To circumvent systemic effects of ubiquitous progerin overexpression, Hamczyk et al⁵ also generated a mouse with vascular smooth muscle cell-restricted progerin expression. To do so, they started with mice having a conditional mutant Lmna G609G allele.¹⁴ By crossing these mice to an appropriate Cre driver line and then to Apoe^−/− mice, the authors created strains expressing progerin selectively in vascular smooth muscle cells. Satisfyingly, the Apoe^−/−Lmna^G609/G609 mice exhibited accelerated atherosclerosis independent of other systemic progeroid symptoms and died prematurely, likely due to the sequelae of atherosclerosis. The atheromata in these mice had features of vulnerable plaque and some data, although not quite conclusive, suggested that they suffered from myocardial infarctions. Thus, these mice may provide a useful preclinical model to study atherosclerosis-associated premature death in children with progeria and possibly more generally. Mice generated by similar methods expressing progerin selectively in macrophages rather than smooth muscle cells did not have accelerated atherosclerosis. Furthermore, mice expressing progerin in vascular smooth muscle cells on the Apoe^+/+ background also had loss of these cells and aortic adventitial thickening but did not develop atherosclerosis and had a lifespan similar to that of Apoe^+/+ mice. Thus, combining the Apoe^−/− and HGPS (Lmna^G609G/G609G) mouse models and restricting progerin expression to vascular smooth muscle cells were the critical innovations in this study that allowed these investigators to develop a novel model for studying the role of vascular smooth muscle cells in driving atherosclerosis.

It is important to point out that the results of Hamczyk et al⁵ are reminiscent of past research showing that chronic apoptosis of vascular smooth muscle cells accelerates atherosclerosis in Apoe^−/− mice.¹⁷ This suggests that most or all of the effects of progerin on atherosclerosis observed in the current experiments are a result of the previously-described vascular smooth muscle cell loss in mice expressing this prelamin A variant. But understanding precisely how progerin promotes vascular smooth muscle cell loss remains to be determined and may provide an important link between lamin A processing and the atherosclerosis occurring in progeria.

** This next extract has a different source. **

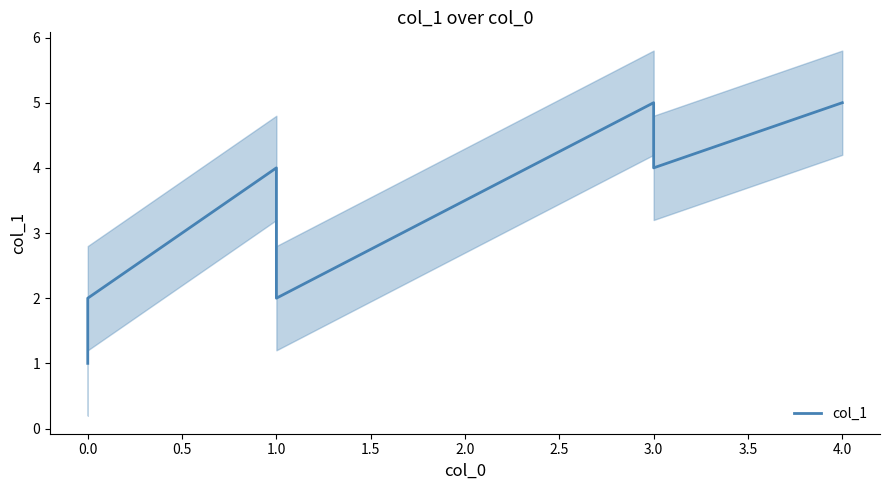

Is it true that the value at 0.0 is 3?

False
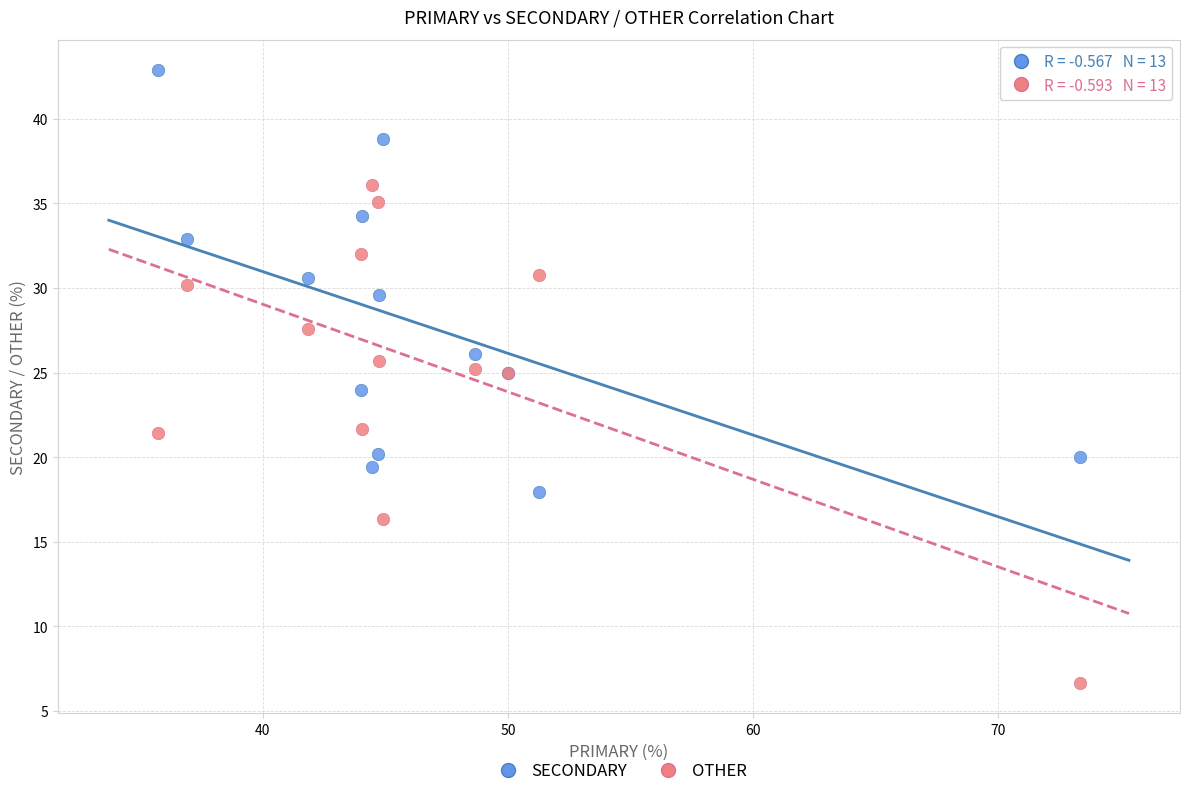

What are all the series names shown in the legend?

SECONDARY, OTHER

HGPS is a monogenic disease with progeroid defects beyond just early-onset CVD. Do studies on mouse models of this extraordinarily rare syndrome with features of accelerated aging provide any information relevant to the extraordinarily common atherosclerosis seen with physiological aging? Sporadic use of the same cryptic splice site in LMNA that is activated in HGPS leads to very low levels of progerin expression in all individuals.¹⁸ One study has suggested that low levels of progerin can be detected in coronary arteries of individuals without HGPS and that the quantity increases with age.⁴ Similarly, prelamin A is normally expressed, albeit transiently, in nearly all cells and perturbations of ZMPSTE24-catalyzed processing could lead to its accumulation. Indeed it has been reported that unprocessed prelamin A accumulates in vascular smooth muscle cells in human arteries and atherosclerotic lesions of old individuals and that vascular smooth muscle cells passaged in vitro accumulate prelamin A due to decreased expression or activity of ZMPSTE24.¹⁹ Hence, one could hypothesize that farnesylated prelamin A or its farnesylated variant progerin may function in atherosclerosis of physiological aging, perhaps by causing vascular smooth muscle cell loss in a species – humans – that is not as resistant to atherosclerosis as mice. Should further research prove this hypothesis true, treatment with drugs that target farnesylated prelamin A or progerin, such as those used in genetically modified mice with alterations in prelamin A processing or in children with progeria^,10,11,13,14, may someday be used to help prevent atherosclerosis that occurs with physiological aging.